Un tournoi inédit qui aiguise les appétits
La Coupe du monde 2026 ne ressemblera à aucune autre. Pour la première fois de son histoire, le tournoi planétaire se déploiera sur trois nations — les États-Unis, le Canada et le Mexique —, offrant aux supporters une mobilité inédite et une palette de destinations qui dépasse largement le cadre du simple pèlerinage footballistique. À Maurice, cet horizon nord-américain commence à faire son chemin dans les esprits. L'intérêt est réel, même si la demande reste, pour l'heure, plus prudente qu'enthousiaste.
Les agences de voyage locales observent une montée progressive des sollicitations. Le profil dominant est celui du voyageur biculturel : des Mauriciens disposant d'attaches familiales au Canada ou aux États-Unis, qui voient dans l'événement l'occasion de conjuguer retrouvailles et passion du ballon rond. Le Canada devance nettement les autres destinations, suivi des États-Unis et, dans une moindre mesure, du Mexique.
Un voyage accessible… aux plus aisés
La comparaison avec l'édition qatarie de 2022 est inévitable — et révélatrice. Si le Mondial au Qatar avait suscité un engouement notable sur l'île, la perspective américaine tempère quelque peu les ardeurs. En cause : des tarifs aériens structurellement plus élevés, l'absence de vol direct depuis Maurice vers l'Amérique du Nord, et des procédures de visa jugées contraignantes, tant pour les États-Unis que pour le Canada.
Depuis l'île, les passagers empruntent des itinéraires longs et morcelés, transitant par Johannesburg, Dubaï, Istanbul, Londres, Paris ou Francfort avant de rejoindre Toronto, New York, Houston ou Mexico City.
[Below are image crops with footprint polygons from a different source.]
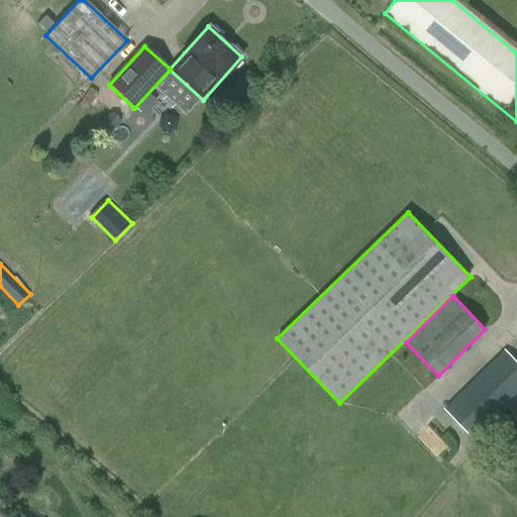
[(516,362),(506,350),(445,410),(475,439),(516,397),(516,362)]
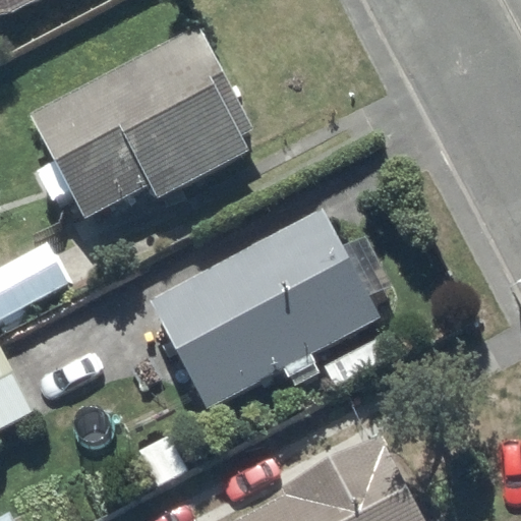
[(0,0),(0,14),(14,13),(38,0),(0,0)]
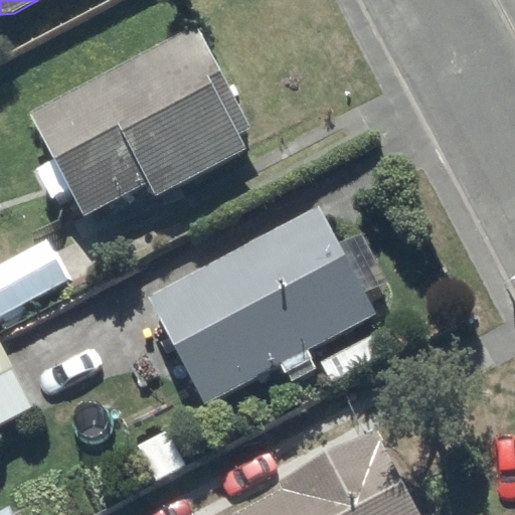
[(198,25),(32,114),(57,157),(38,167),(54,198),(74,187),(88,212),(149,179),(157,194),(247,146),(240,132),(251,125),(198,25)]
Le trajet total dépasse fréquemment les vingt heures, ce qui invite à prévoir une escale de repos d'au moins vingt-quatre heures dans la ville intermédiaire.
Sur le plan tarifaire, les billets d'avion au départ de Maurice oscillent actuellement entre Rs 76 000 et Rs 85 000 selon la destination, à des niveaux encore relativement stables. Mais les professionnels du secteur s'accordent à anticiper une hausse significative à mesure que l'échéance se rapproche.
Des packages à six chiffres pour une expérience complète
Pour ceux qui souhaitent s'affranchir des contraintes logistiques, les agences proposent des formules tout compris — billet d'avion, hébergement, transferts, billet de match, assistance visa et programme de visites — dont les prix débutent aux alentours de Rs 200 000 par personne. Un seuil qui délimite naturellement le périmètre de la clientèle visée : cadres supérieurs, chefs d'entreprise, ou simples passionnés prêts à investir dans une expérience rare.
Pour les voyageurs hébergés chez des proches, une partie des frais se trouve absorbée, mais la variable-clé demeure la billetterie sportive elle-même. Le coût final fluctue selon la ville hôte choisie, la phase du tournoi — phases de groupes, huitièmes ou quarts de finale — et la catégorie du billet. Un paradoxe mérite toutefois d'être souligné : le durcissement récent des conditions d'entrée aux États-Unis pourrait, par un effet indirect, libérer des places sur le marché secondaire et accroître ponctuellement la disponibilité des billets.
Anticiper, la règle d'or
Les professionnels sont unanimes sur un point : dans ce type de voyage à haute valeur symbolique et budgétaire, la préparation ne souffre aucune improvisation. Engager les démarches de visa plusieurs mois à l'avance, sécuriser billets d'avion et hébergement au plus tôt, calibrer avec lucidité un budget global intégrant la hausse prévisible des prix — autant de principes élémentaires qui, faute d'anticipation, peuvent transformer le rêve en désillusion.
Car au fond, ce que les Mauriciens projettent vers l'Amérique du Nord en cet été 2026, c'est bien plus qu'une sortie sportive : c'est la promesse d'un voyage total, mêlant l'émotion du grand spectacle à la découverte d'un continent. Un luxe, certes, mais un luxe qui se prépare.